A Public Servant working in the UK Government’s Northern Ireland Office (NIO) was paid £10,000 (A$17,600) compensation because he was offended by having to walk past a portrait of the Queen each day.

The payment was revealed by Lord Maginnis, a former Ulster Unionist Party Member of Parliament in an address to Westminster’s upper house, the House of Lords.

Lord Maginnis said Lee Hegarty complained under human rights legislation that he should not have to work in an office that featured paintings of the Queen and the Duke of Edinburgh.

After his complaint, the portraits were removed and replaced with photographs of the royals meeting people in Northern Ireland during official visits.

Lord Maginnis said he was outraged that the senior official’s dispute was settled in secret with the then Secretary for Northern Ireland, Theresa Villiers (pictured), who approved the compensation payment for “hurt feelings and distress”.

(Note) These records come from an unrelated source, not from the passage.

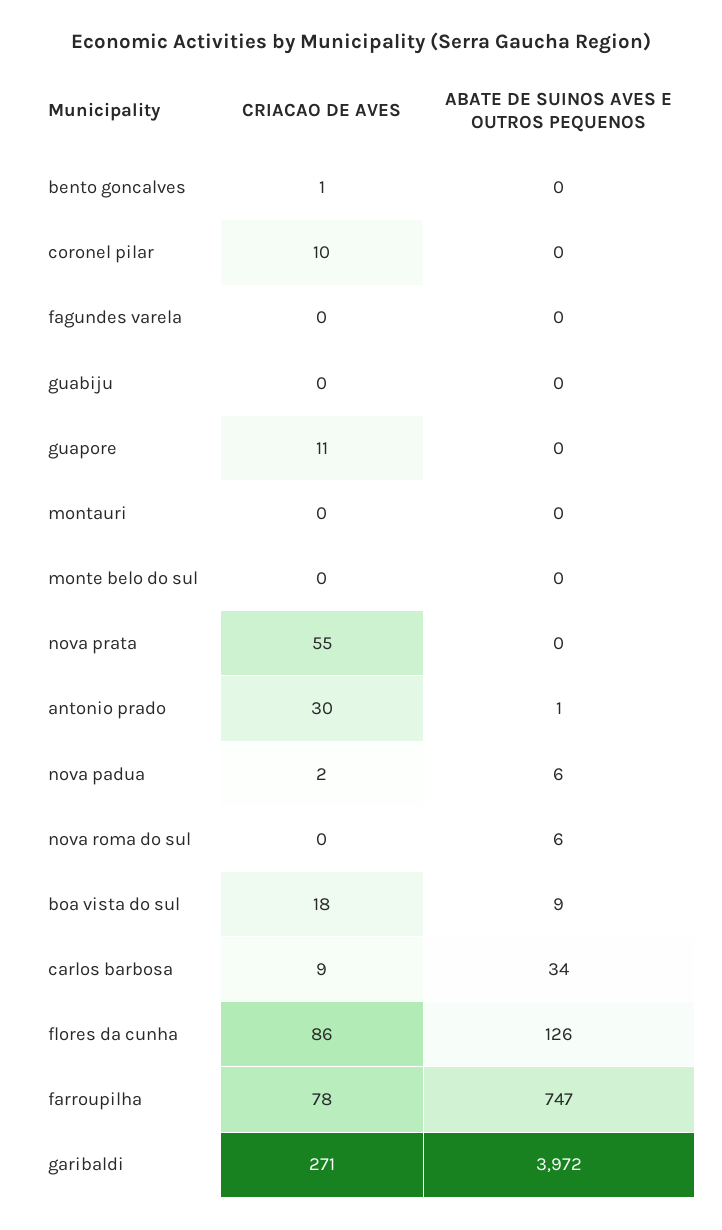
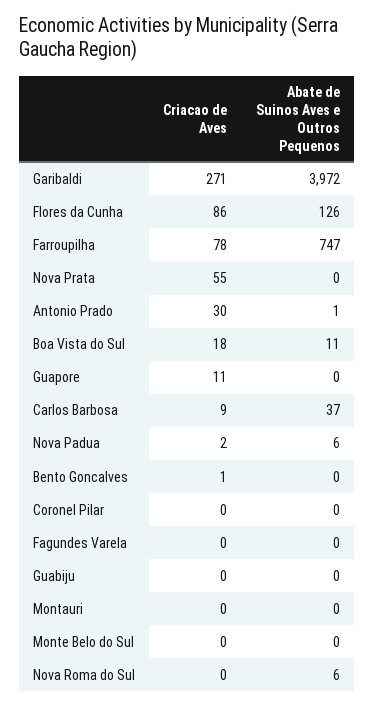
  {
    "CRIACAO DE AVES": {
      "bento goncalves": 1,
-     "coronel pilar": 10,
+     "coronel pilar": 0,
      "fagundes varela": 0,
      "guabiju": 0,
      "guapore": 11,
      "montauri": 0,
      "monte belo do sul": 0,
      "nova prata": 55,
      "antonio prado": 30,
      "nova padua": 2,
      "nova roma do sul": 0,
      "boa vista do sul": 18,
      "carlos barbosa": 9,
      "flores da cunha": 86,
      "farroupilha": 78,
      "garibaldi": 271
    },
    "ABATE DE SUINOS AVES E OUTROS PEQUENOS": {
      "bento goncalves": 0,
      "coronel pilar": 0,
      "fagundes varela": 0,
      "guabiju": 0,
      "guapore": 0,
      "montauri": 0,
      "monte belo do sul": 0,
      "nova prata": 0,
      "antonio prado": 1,
      "nova padua": 6,
      "nova roma do sul": 6,
-     "boa vista do sul": 9,
+     "boa vista do sul": 11,
-     "carlos barbosa": 34,
+     "carlos barbosa": 37,
      "flores da cunha": 126,
      "farroupilha": 747,
      "garibaldi": 3972
    }
  }

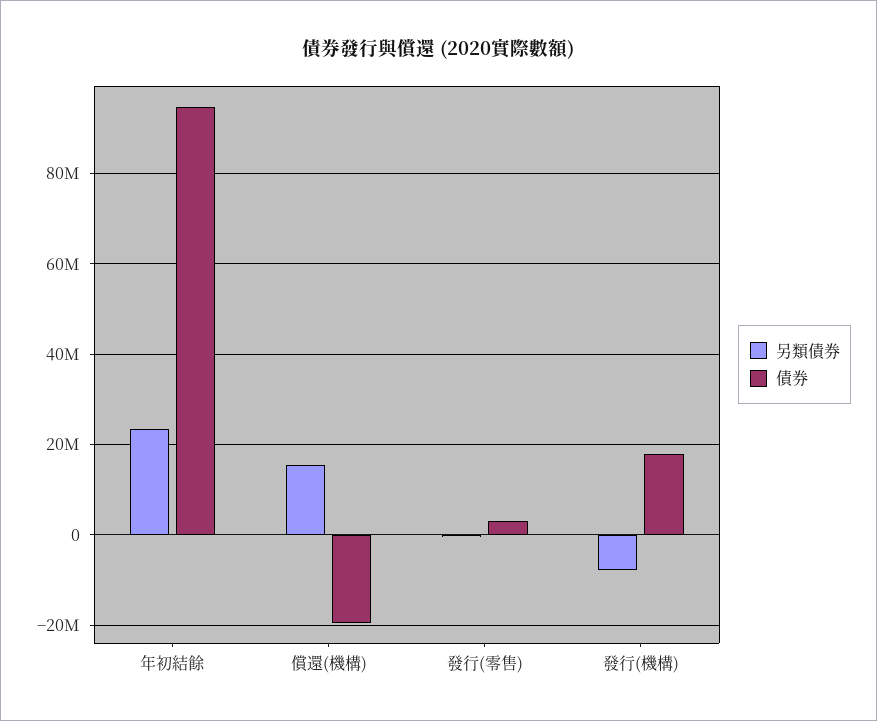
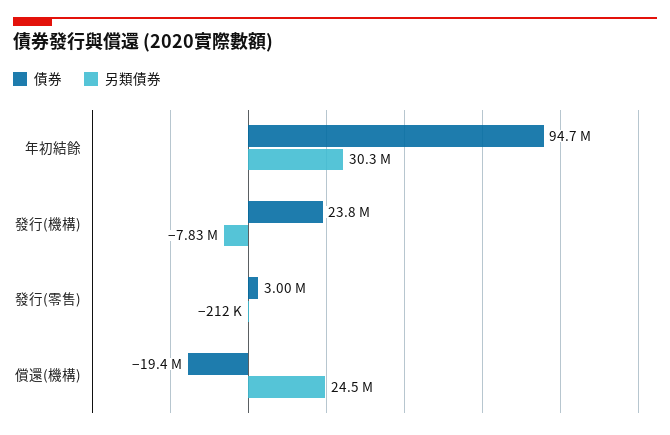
  {
    "另類債券": {
-     "年初結餘": 24000000,
+     "年初結餘": 30300000,
-     "償還(機構)": 16000000,
+     "償還(機構)": 24500000,
      "發行(零售)": -212000,
      "發行(機構)": -7830000
    },
    "債券": {
      "年初結餘": 94700000,
      "償還(機構)": -19400000,
      "發行(零售)": 3000000,
-     "發行(機構)": 18000000
+     "發行(機構)": 23800000
    }
  }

“This is scandalous,” Lord Maginnis said.

“It is an indictment of the Northern Ireland Office and of this Government.”

Speaking to a mostly empty chamber, Lord Maginnis said the incident showed how the NIO had lost all sense of reality and compared the compensation payout with the delays faced by victims of historical institutional abuse in Northern Ireland.

“I urge the Northern Ireland Office not only to restore the original portraits of Her Majesty and the Duke of Edinburgh but to expedite payment of the comparatively paltry compensation due to the people who are more deserving than this opportunistic Civil Servant,” he said.

Mr Hegarty has subsequently been promoted to Secretary and Accounting Officer at the Parades Commission, a Government body that regulates the often contentious marches common in Northern Ireland.

A source close to Ms Villiers did not dispute the account given by Lord Maginnis and said: “Of course, Theresa was hugely reluctant to allow this payment, but unfortunately sometimes that is unavoidable in this kind of legal dispute.”